(Stored records)
- - - -

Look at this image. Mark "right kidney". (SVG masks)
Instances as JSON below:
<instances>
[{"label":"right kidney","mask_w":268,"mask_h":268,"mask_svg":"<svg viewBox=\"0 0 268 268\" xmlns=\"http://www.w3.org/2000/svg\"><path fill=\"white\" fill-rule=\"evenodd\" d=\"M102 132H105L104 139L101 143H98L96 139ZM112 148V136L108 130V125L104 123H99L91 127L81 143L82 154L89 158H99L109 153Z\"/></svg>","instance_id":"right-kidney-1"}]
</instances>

- - - -

## Exercise prompt
Pull out each line of the entries above that contains the word "right" and copy it unchanged.

## Worked answer
Look at this image. Mark "right kidney". (SVG masks)
[{"label":"right kidney","mask_w":268,"mask_h":268,"mask_svg":"<svg viewBox=\"0 0 268 268\" xmlns=\"http://www.w3.org/2000/svg\"><path fill=\"white\" fill-rule=\"evenodd\" d=\"M102 132H105L104 139L101 143H98L96 139ZM112 148V136L108 130V125L104 123H99L91 127L81 143L82 154L89 158H99L109 153Z\"/></svg>","instance_id":"right-kidney-1"}]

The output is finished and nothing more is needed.